A contre-courant des urbanistes d’aujourd’hui qui insistent sur la nécessité de réintroduire du végétal en ville en prévision des étés caniculaires de 2050, le maire n’exclut pas d’abattre certains arbres « très proches des bâtiments, qui apportent de l’ombre ». Si l’un d’eux devait l’être, il « devra être remplacé par un sujet de même développement », promet l’enquête publique. C’est ignorer qu’un chêne centenaire ne se remplace pas comme on changerait un lampadaire défectueux, et que « la reprise de grands arbres devient difficile avec le changement climatique », ajoute Louis Vallin, le représentant départemental de l’association Arbres, un collectif d’amoureux des arbres qui œuvre à protéger les sujets les plus remarquables. Celle-ci organise d’ailleurs une petite cérémonie, fin janvier, pour rappeler la valeur du patrimoine de la Butte rouge, et l’existence d’une dizaine de sujets inestimables, dont un acacia au moins tricentenaire.

« Le quartier est magnifique, très verdoyant, le patrimoine remarquable, mais les bâtiments sont dans une situation catastrophique », insiste Carl Segaud pour défendre son projet. Les appartements sont rongés par l’humidité, leur taille ne correspond plus aux besoins de l’époque, les balcons, les places de stationnement manquent, détaille l’élu. Mais confrontés à des problèmes similaires, d’autres bailleurs ont préféré réhabiliter plutôt que de démolir.

 

 

 

Cité-jardin La Butte rouge, à Châtenay-Malabry (Hauts-de-Seine),

le 4 janvier 2021. CHRISTOPHE CAUDROY POUR LE MONDE

 

Ainsi, les cités-jardins de Stains et du Pré-Saint-Gervais, propriétés de Seine-Saint-Denis habitat. Toutes deux ont fait l’objet d’une réhabilitation lourde mais aucun bâtiment n’a été détruit. L’humidité a été traitée grâce à une meilleure aération, des F3 ont été réunis pour créer de plus grands appartements, explique Marian Sypniewski, chef de l’un des services réhabilitations du bailleur, et membre de l’association régionale des cités-jardins. « Au lieu d’avoir un patrimoine très homogène et banal, nous faisons le pari de garder des logements chargés d’histoire et de qualité. Les logements sociaux publics de cette époque sont vraiment de qualité et ont souvent tenu sans gros travaux pendant soixante ou soixante-dix ans », poursuit-il.

 

Manque de considération

 

Le devenir de la Butte rouge pose une question plus large : celle de la préservation du patrimoine du XXe siècle et de son financement.

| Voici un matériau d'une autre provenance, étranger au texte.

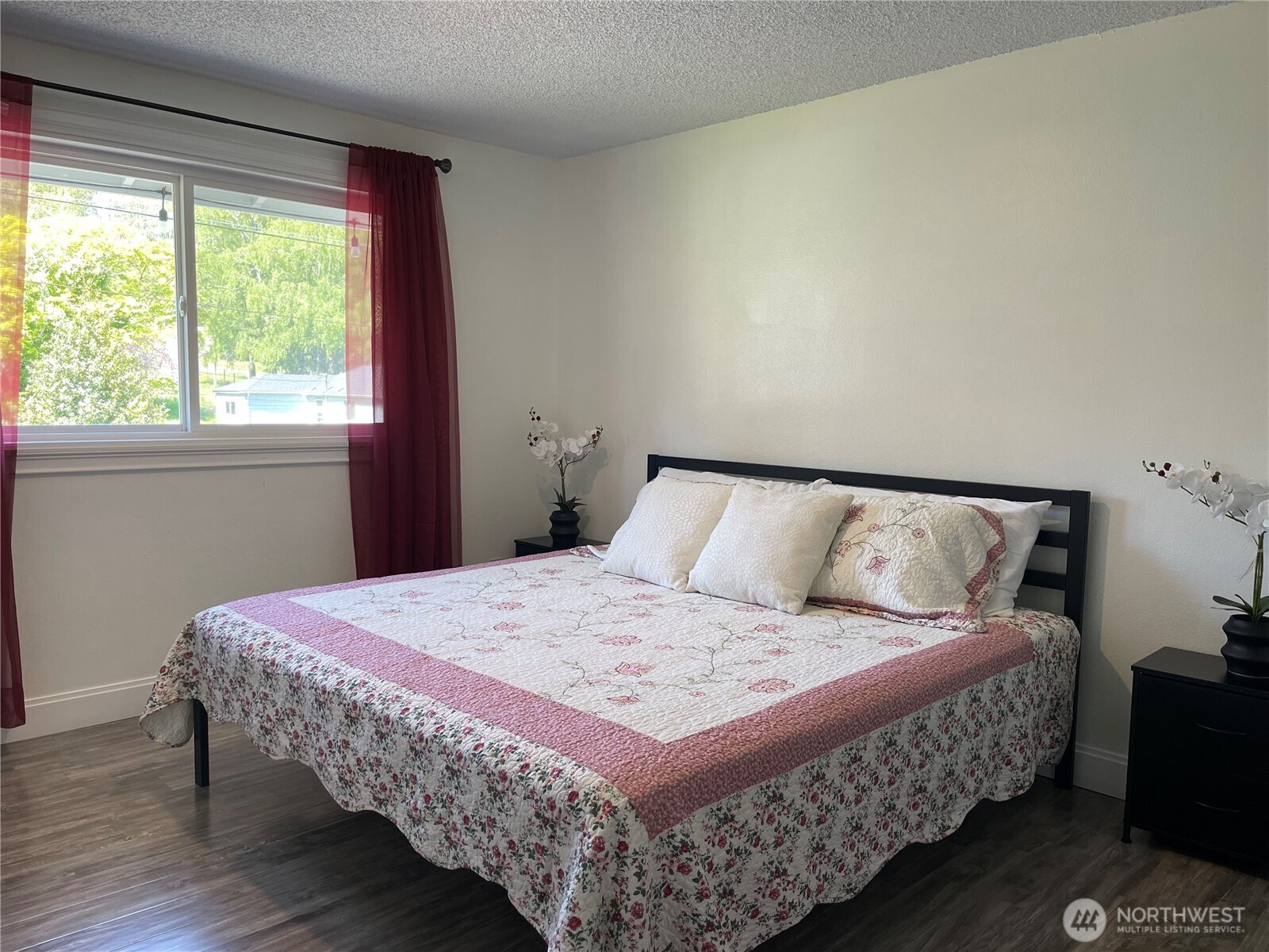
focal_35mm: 26
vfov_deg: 53.1
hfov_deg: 67.3
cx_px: 634
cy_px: 476
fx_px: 953
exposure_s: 1/120
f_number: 1.6
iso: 100
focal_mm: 5.1
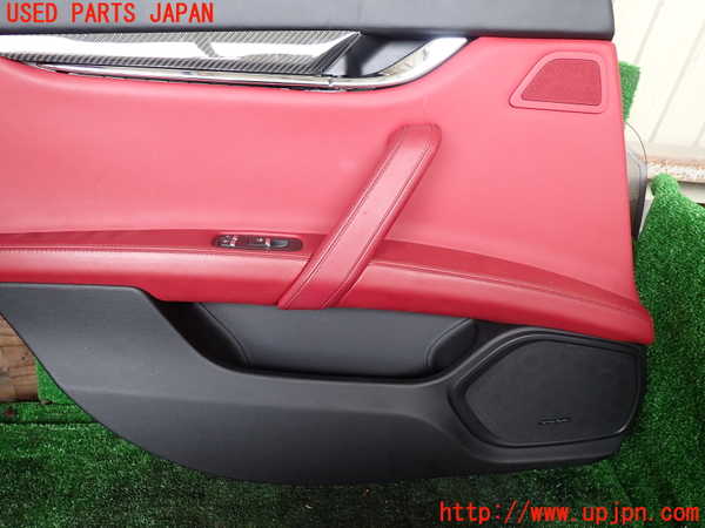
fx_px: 509
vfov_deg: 54.9
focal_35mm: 25
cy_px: 264
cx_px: 352
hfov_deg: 69.4
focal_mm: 4.5
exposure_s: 1/60
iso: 200
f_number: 2
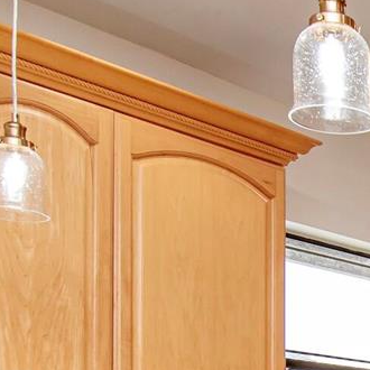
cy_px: 484
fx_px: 955
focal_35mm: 79
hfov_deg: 19.0
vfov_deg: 20.1
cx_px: 571
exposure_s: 1/125
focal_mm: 10
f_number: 5.6
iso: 560
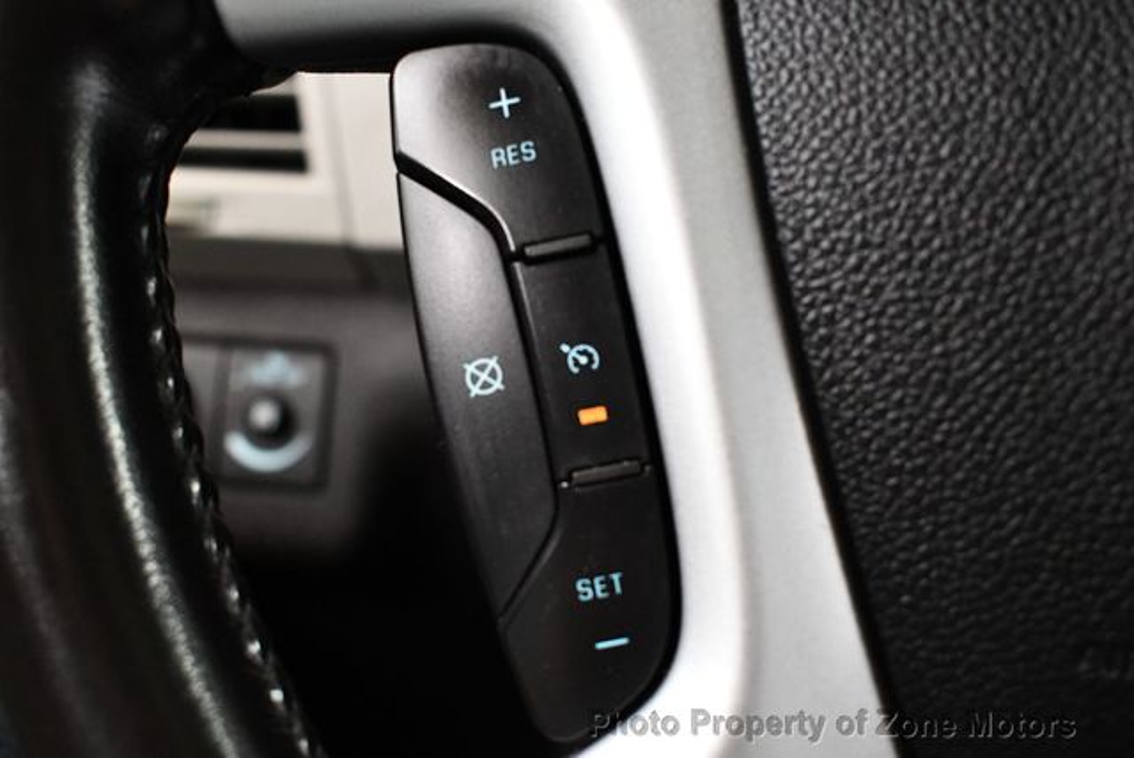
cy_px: 379
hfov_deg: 44.5
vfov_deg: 30.6
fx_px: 1387
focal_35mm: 44
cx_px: 567
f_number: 3.8
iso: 3200
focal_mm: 22
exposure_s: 1/100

C’est peu dire que la défense d’une collection de barres mobilise moins qu’une chapelle du XVIIe. Depuis 2003, le grignotage des grands ensembles par les pelleteuses de l’Agence nationale de la rénovation urbaine (ANRU), qui accorde ses crédits en échange d’un nombre certain de démolitions, n’émeut pas grand monde.

Mais « la culture, ce n’est pas que des bâtiments, des éléments de décor mis les uns à côté des autres. Ce sont aussi des territoires urbanisés avec une mixité sociale, rappelle Bernard Toulier, conservateur général honoraire du patrimoine et membre du comité scientifique de Docomomo. On doit trouver les moyens de transmettre cet héritage. Et si la culture n’en a pas les moyens, créons une section patrimoine à l’ANRU ».

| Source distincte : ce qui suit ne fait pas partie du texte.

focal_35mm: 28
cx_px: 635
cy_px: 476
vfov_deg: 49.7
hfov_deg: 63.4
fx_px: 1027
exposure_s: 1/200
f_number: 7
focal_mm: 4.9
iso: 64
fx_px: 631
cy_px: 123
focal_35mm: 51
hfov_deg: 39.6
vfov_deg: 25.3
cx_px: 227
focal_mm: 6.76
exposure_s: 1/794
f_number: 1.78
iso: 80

L’avenir des tours Aillaud à Nanterre, les fameuses tours nuages, illustre bien ce manque de considération pour la production des « trente glorieuses ». « Comment se fait-il que la rénovation des tours ait fait l’objet de deux concours différents ?, poursuit Bernard Toulier. A terme, une partie des tours Aillaud sera recouverte d’un bardage métallique avec des pixels à la Mondrian. On est loin de la subtilité poétique voulue par Emile Aillaud et Fabio Rieti ».

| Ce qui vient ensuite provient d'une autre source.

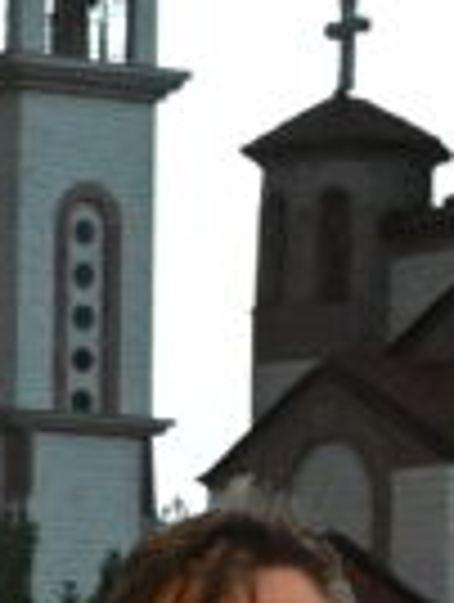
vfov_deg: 7.1
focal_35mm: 275
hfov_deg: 5.4
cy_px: 934
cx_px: -184
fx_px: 4794
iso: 8000
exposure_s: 1/250
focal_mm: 24
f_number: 4
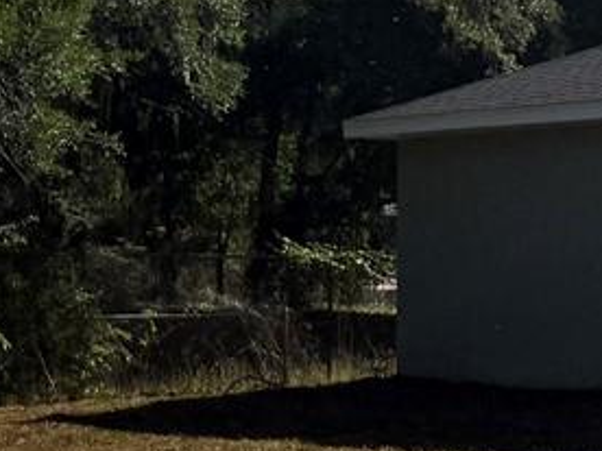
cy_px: 288
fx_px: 2417
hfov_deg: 13.2
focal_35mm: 139
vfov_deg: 10.7
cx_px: 966
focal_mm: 6.76
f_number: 1.78
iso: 80
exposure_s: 1/10309
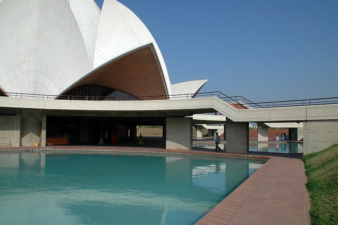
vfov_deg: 47.8
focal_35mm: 27
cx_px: 169
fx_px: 253
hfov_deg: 67.4
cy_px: 112
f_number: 11
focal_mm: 18
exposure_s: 1/500
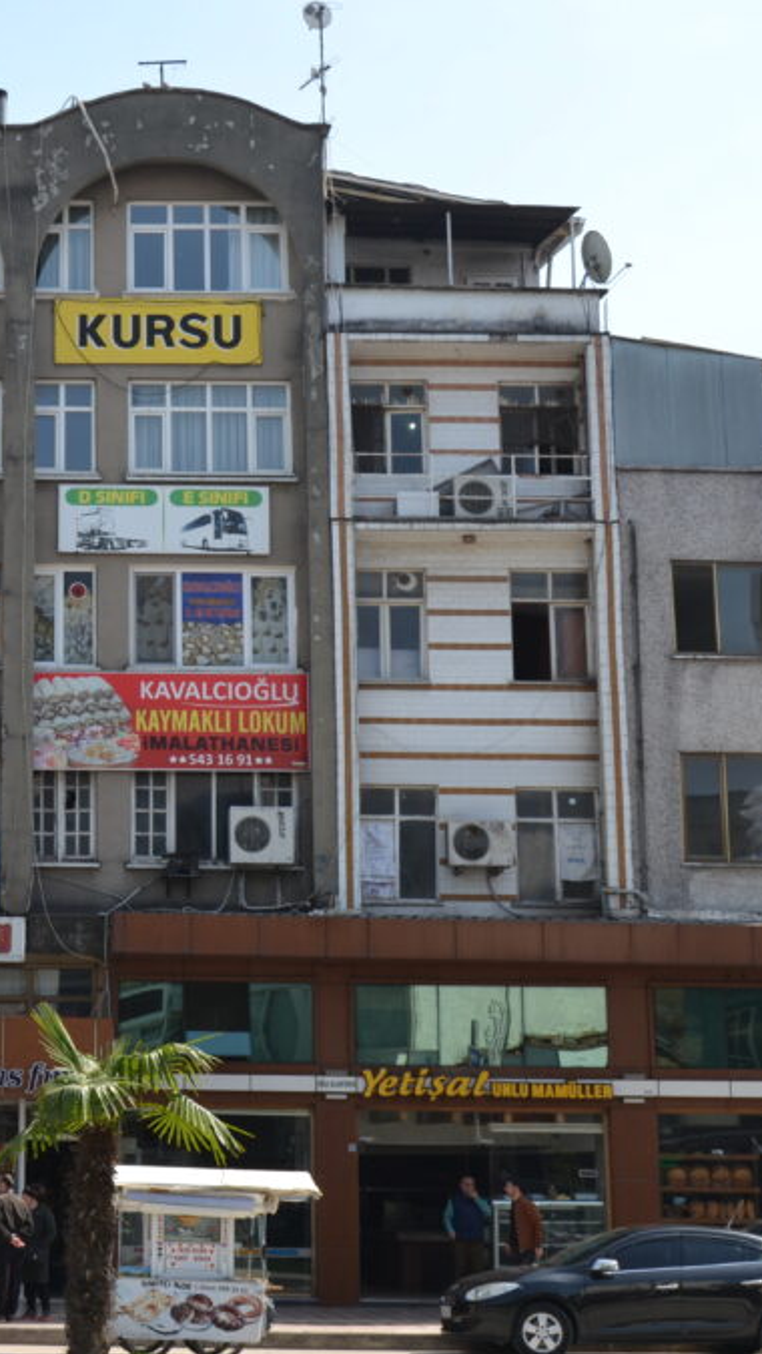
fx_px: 2226
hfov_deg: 18.5
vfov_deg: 33.8
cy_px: 681
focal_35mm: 62
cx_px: -138
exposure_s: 1/125
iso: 100
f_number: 8
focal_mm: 26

A la faveur d’une dent creuse et de la démolition d’un équipement public, des constructions ont récemment vu le jour à la Butte rouge. Préfigurent-elles le nouveau visage du quartier si la mairie menait sa « restructuration lourde » à son terme ? Le rose poudré des façades et la géométrie années 1930 ont disparu. Les espaces verts sont désormais ceints d’un grillage. La pelouse accessible par digicode, c’est peut-être là l’esprit de la cité-jardin du XXIe siècle.